The New Yorker has had lots of good writers in place in Paris, but it was James Thurber, whose blind eyes in a photograph on my desk stare at me every morning, whose writing moved me most. Thurber, though he hardly spoke a word of French, wrote once that the surface of manners in France seemed to him the most beautiful in the world, and he was right. The romance of Paris was my subject, and if it is a moony or even a loony one, it is at least the one I get, a little.
This was a hard romance to sustain in most of the last five years, when almost everybody else thought that Paris was going straight to hell. When we first started dreaming of coming to Paris, around 1989, long-termist, infrastructure-building Europe, many people said, owned the future. One only had to compare JFK and Charles de Gaulle airports, the one named after the vital young internationalist and the other after the old reactionary, to catch the irony. JFK was decrepit, dangerous, and almost unpoliced; you stumbled off your plane into, of all bizarre things, a linoleum staircase, with a sign above warning you of illegal livery drivers (whose complexions, delicately, had been made neither black nor white but swarthy, like Barbary Coast pirates). You took a taxi over roads so potholed that the infrastructure was visibly rusted out, ruined. At Charles de Gaulle Airport, on the other hand, you came to a breathtakingly modern terminal, full of odd glass corridors and long, radiating, covered walkways, and exited onto a highway so up-to-date that regular announcements of upcoming traffic were posted along with the waiting time for a reservation at the Brasserie Lipp. No one will believe this now, but that is how it seemed then. (Popular memory may be short, but it is nothing compared with the amnesia of experts.)
=====
• _WRITTEN PROBLEM_: According to the Paris text, which restaurant's reservation waiting time was posted on the highway outside Charles de Gaulle Airport?

• _GIVEN DATA_:
=====
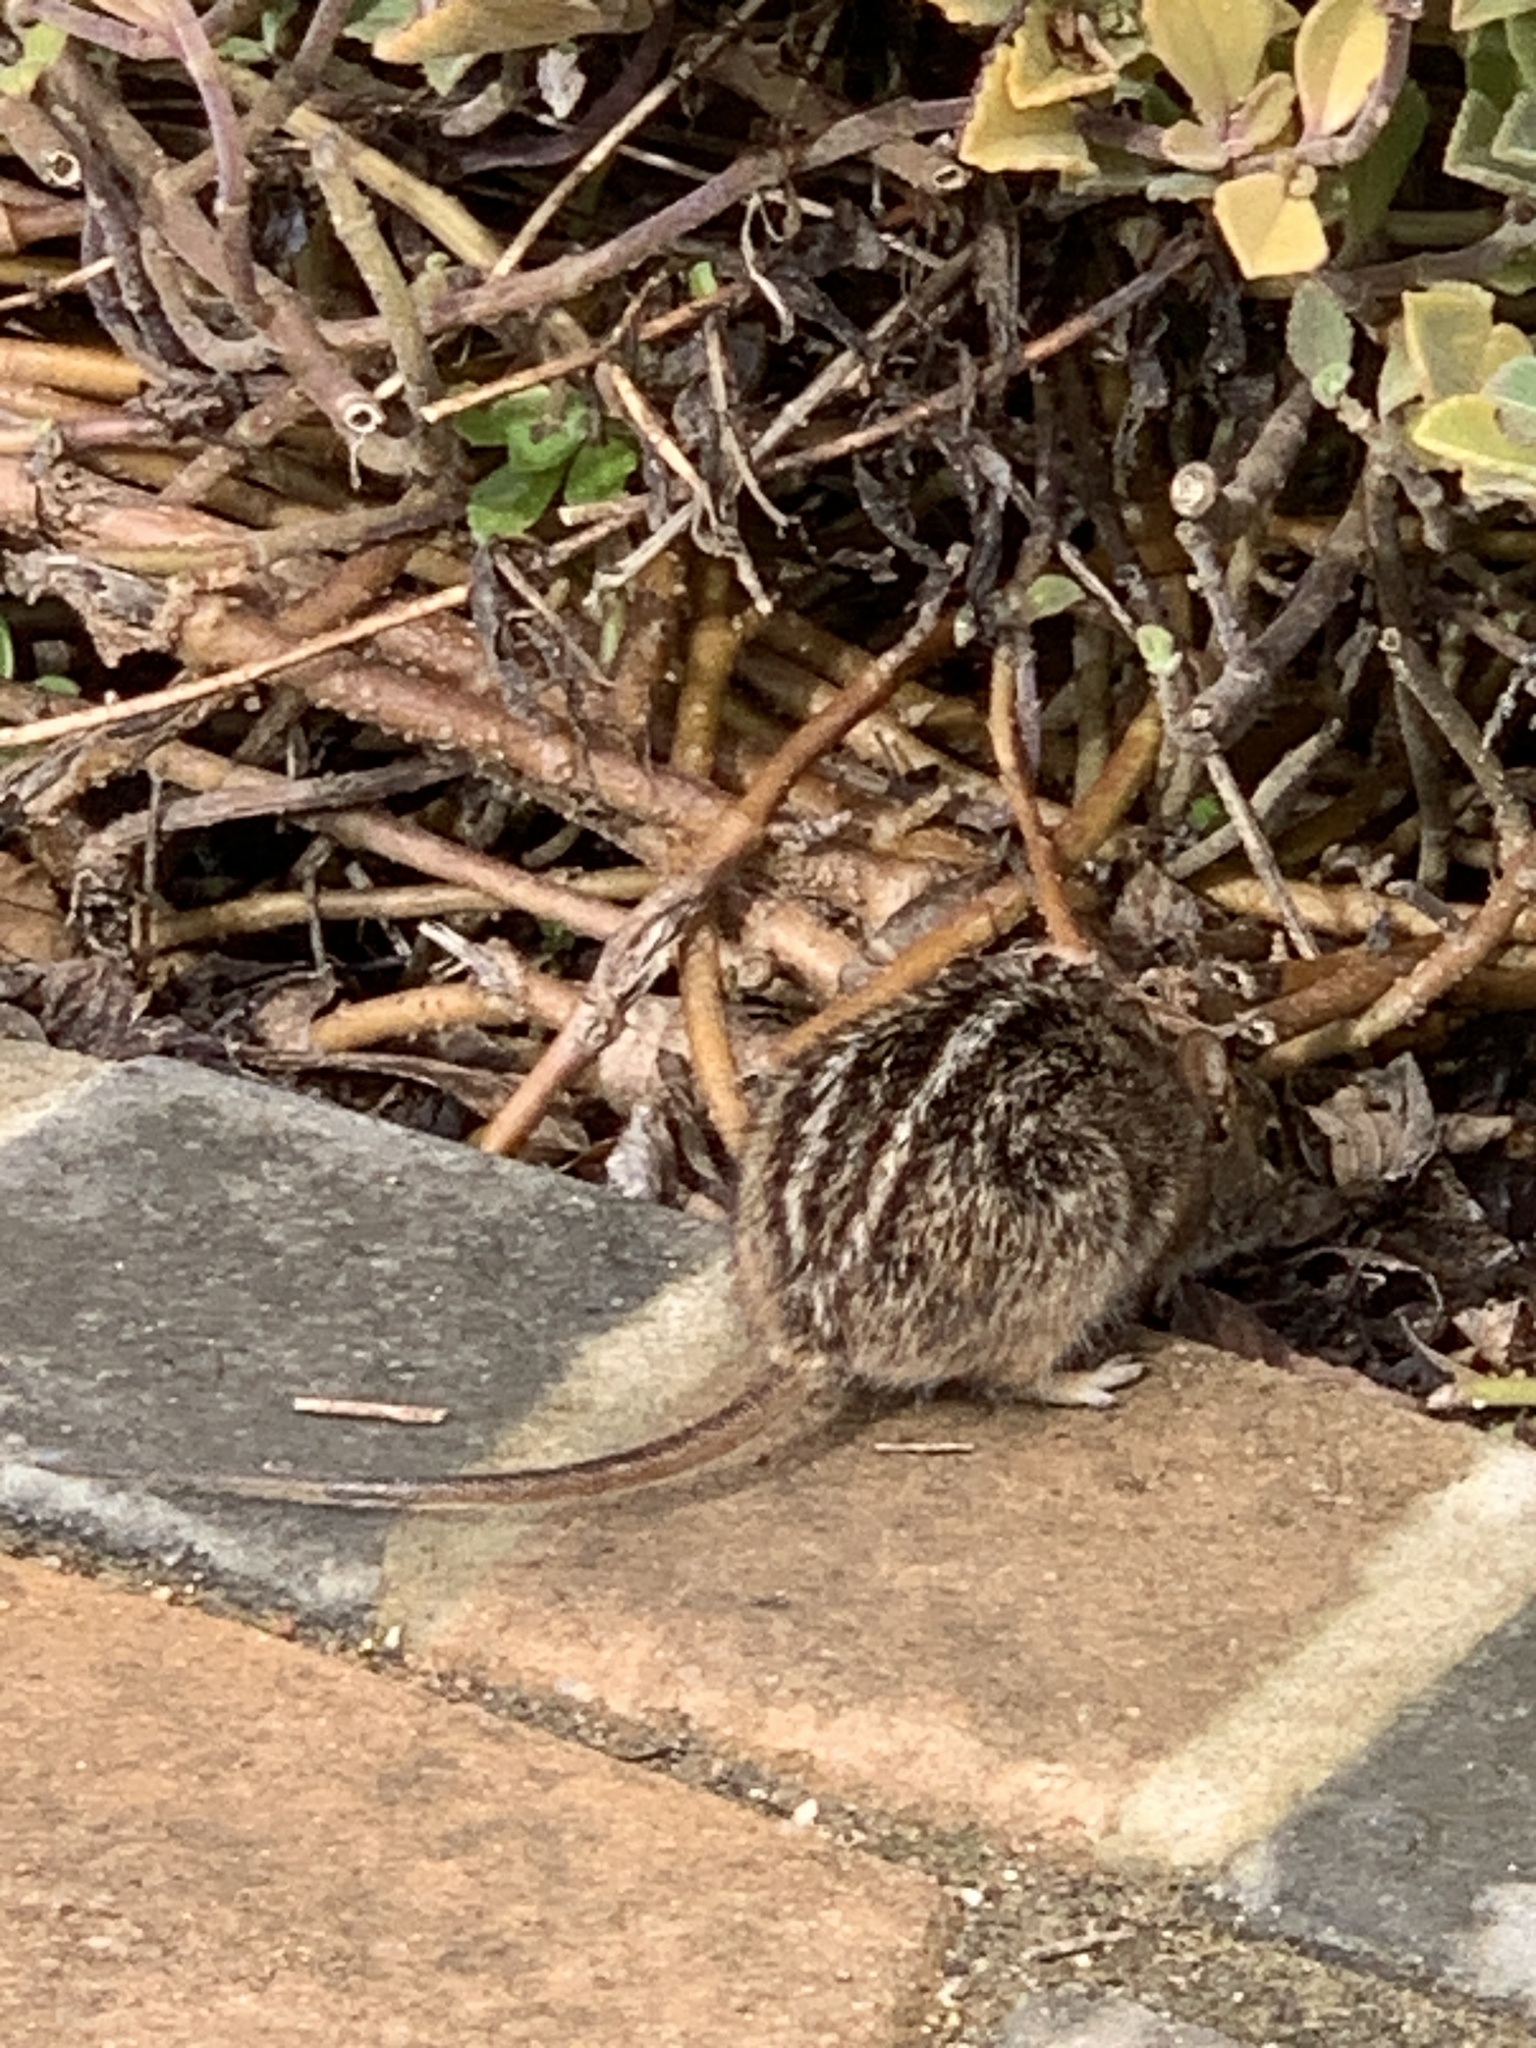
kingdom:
=====
• _OUTPUT BELOW_: The Brasserie Lipp.